# CLX LODA Anomaly Detection

This is an introduction to CLX LODA Anomaly Detection.

## Introduction

Anomaly detection is an important problem that has been studied within wide areas and application domains. Several anomaly detection algorithms are generic while many are developed specifically to the domain of interest. In practice, several ensemble-based anomaly detection algorithms have been shown to have superior performance on many benchmark datasets, namely Isolation Forest, Lightweight Online Detector of Anomalies (LODA), and an ensemble of Gaussian mixture models ...etc.

The Loda algorithm is one of the good performing generic anomaly detection algorithms. Loda detects anomalies in a dataset by computing the likelihood of data points using an ensemble of one-dimensional histograms.

## How to train LODA Anomaly Detection model

First initialize your new model

In [1]:
from clx.analytics.loda import Loda

loda_ad = Loda(n_bins=None, n_random_cuts=100)
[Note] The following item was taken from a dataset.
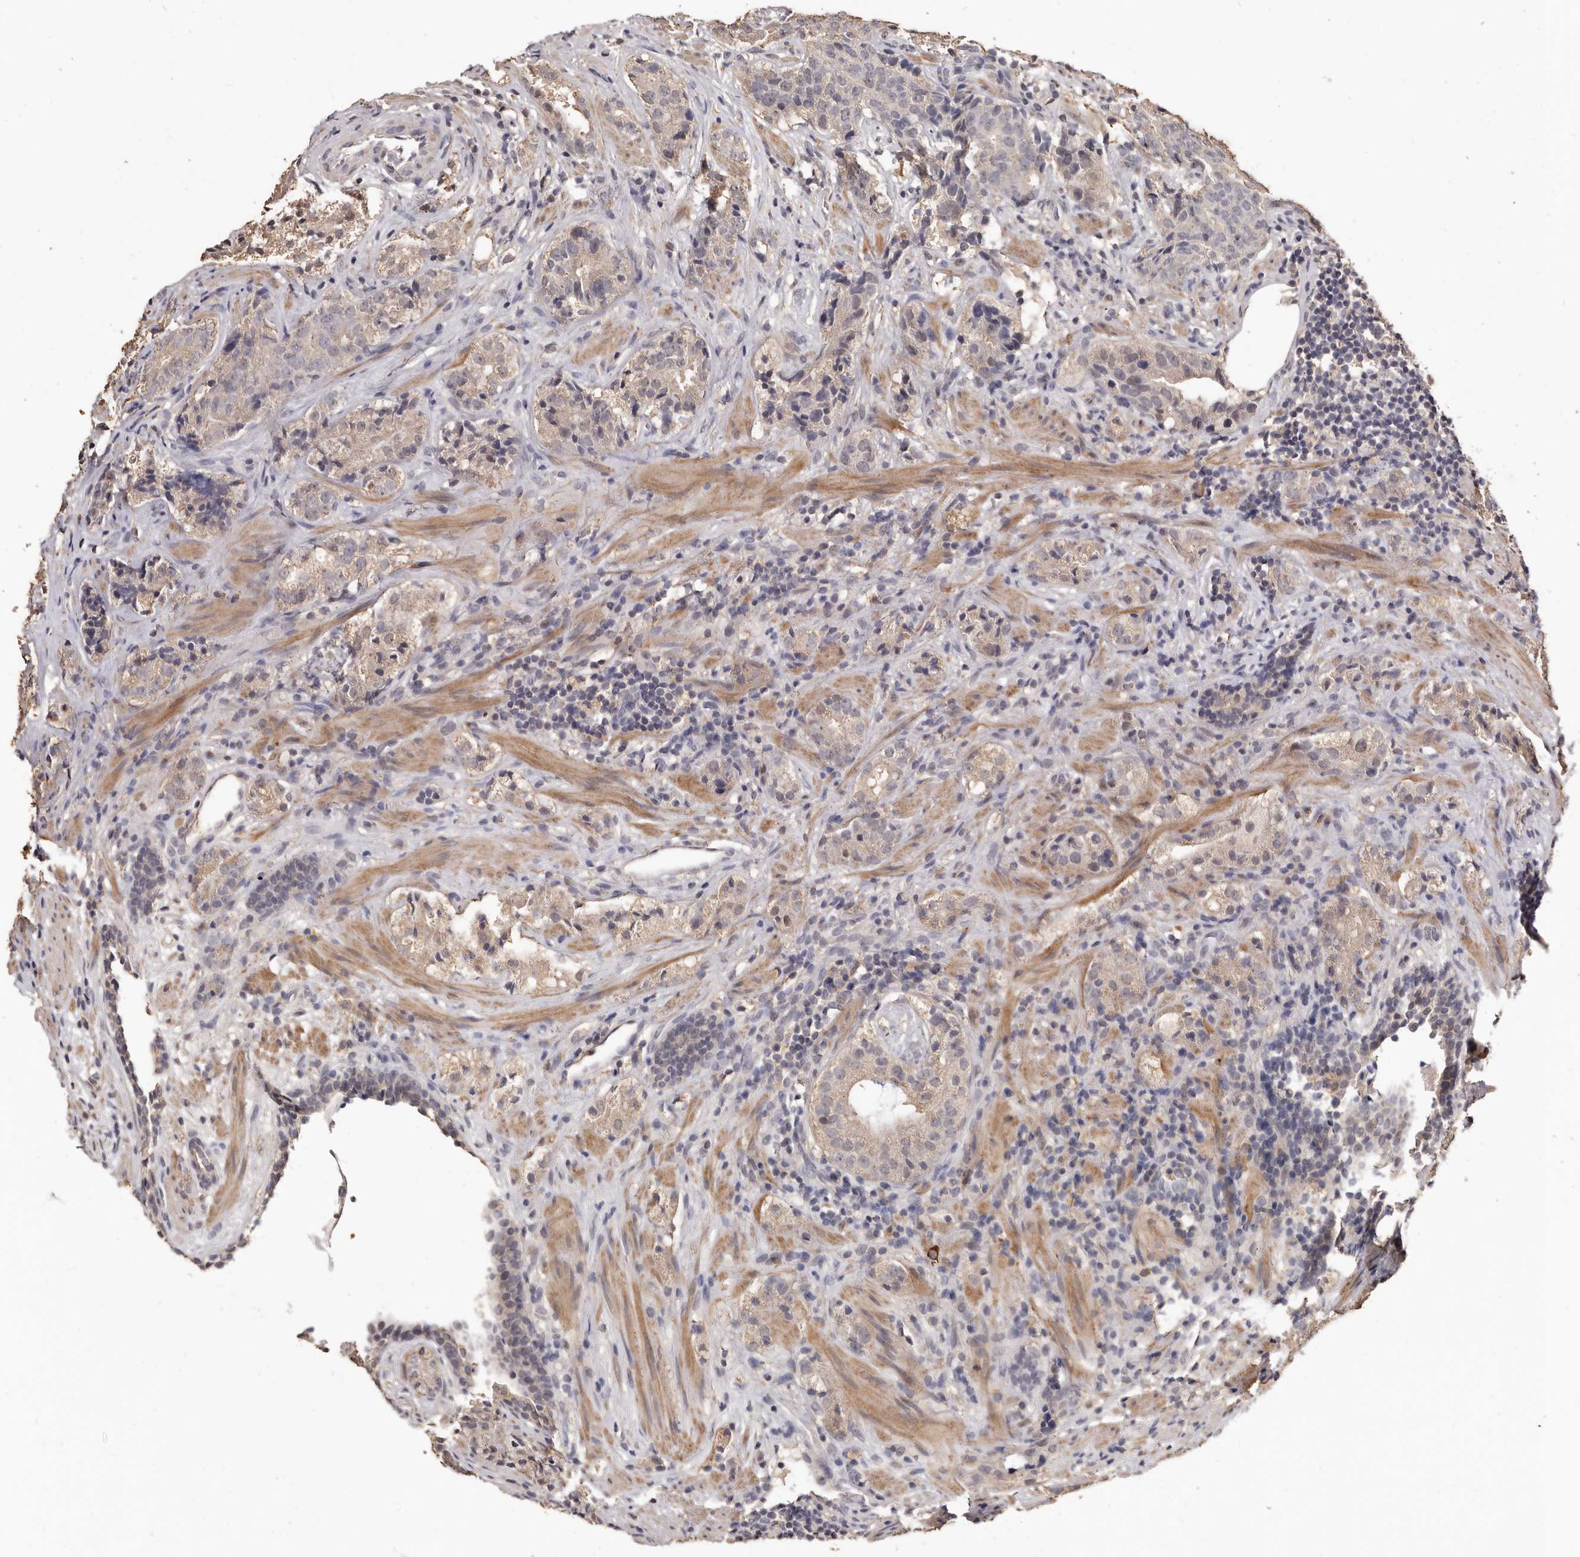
{"staining": {"intensity": "weak", "quantity": "<25%", "location": "cytoplasmic/membranous"}, "tissue": "prostate cancer", "cell_type": "Tumor cells", "image_type": "cancer", "snomed": [{"axis": "morphology", "description": "Adenocarcinoma, High grade"}, {"axis": "topography", "description": "Prostate"}], "caption": "Immunohistochemical staining of prostate high-grade adenocarcinoma demonstrates no significant staining in tumor cells.", "gene": "INAVA", "patient": {"sex": "male", "age": 56}}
Next, train your LODA Anomaly detector. The below example uses a `5-D multivariate synthetic dataset` for demonstration only. Ideally you will want a larger training set.

In [2]:
import cupy as cp
x = cp.random.randn(100,5)
loda_ad.fit(x)

## Evaluate detector

In [3]:
score = loda_ad.score(x) #generate nll scores
print(score)

[0.02504323 0.04019007 0.02562371 0.03061367 0.04752786 0.04289815
 0.02754808 0.04728209 0.03528147 0.03084071 0.04800468 0.03810805
 0.06416966 0.03079894 0.03384362 0.02584911 0.03283915 0.04372543
 0.02679274 0.03050299 0.03536936 0.02609486 0.03020831 0.02585407
 0.03935717 0.03466724 0.02478028 0.03598875 0.02926487 0.04528794
 0.03143523 0.02618153 0.02640285 0.04027725 0.05122316 0.02747226
 0.02948695 0.0377711  0.03794401 0.0341601  0.03190703 0.04000252
 0.02768167 0.03384439 0.03125174 0.04467097 0.05840884 0.05366506
 0.02665807 0.02636387 0.02587865 0.0507532  0.02846542 0.02756456
 0.0322691  0.0435649  0.03847129 0.02806225 0.02990485 0.03676192
 0.02981161 0.04271214 0.03094535 0.04040348 0.03780686 0.04097244
 0.02685846 0.04776255 0.03761849 0.04382971 0.02780935 0.02530128
 0.02547234 0.02792817 0.02624567 0.03750734 0.02563193 0.03189411
 0.02779641 0.03145703 0.03154918 0.04150905 0.02863377 0.03065881
 0.03108079 0.02714798 0.04061623 0.0379528  0.04409691 0.0299

## Explanation of anomalies
To explain the cause of anomalies LODA utilize contributions of each feature across the histograms.

In [4]:
feature_explanation = loda_ad.explain(x[5])

In [5]:
print("Feature importance scores: {}".format(feature_explanation.ravel()))

Feature importance scores: [0.22249588 0.         0.12161014 1.         0.69199443]


## Conclusion
This example shows GPU implementation of LODA algorithm for anomaly detection and explanation. Users can experiment with other datasets and evaluate the model implementation to identify anomalies and explain the features using RAPDIS.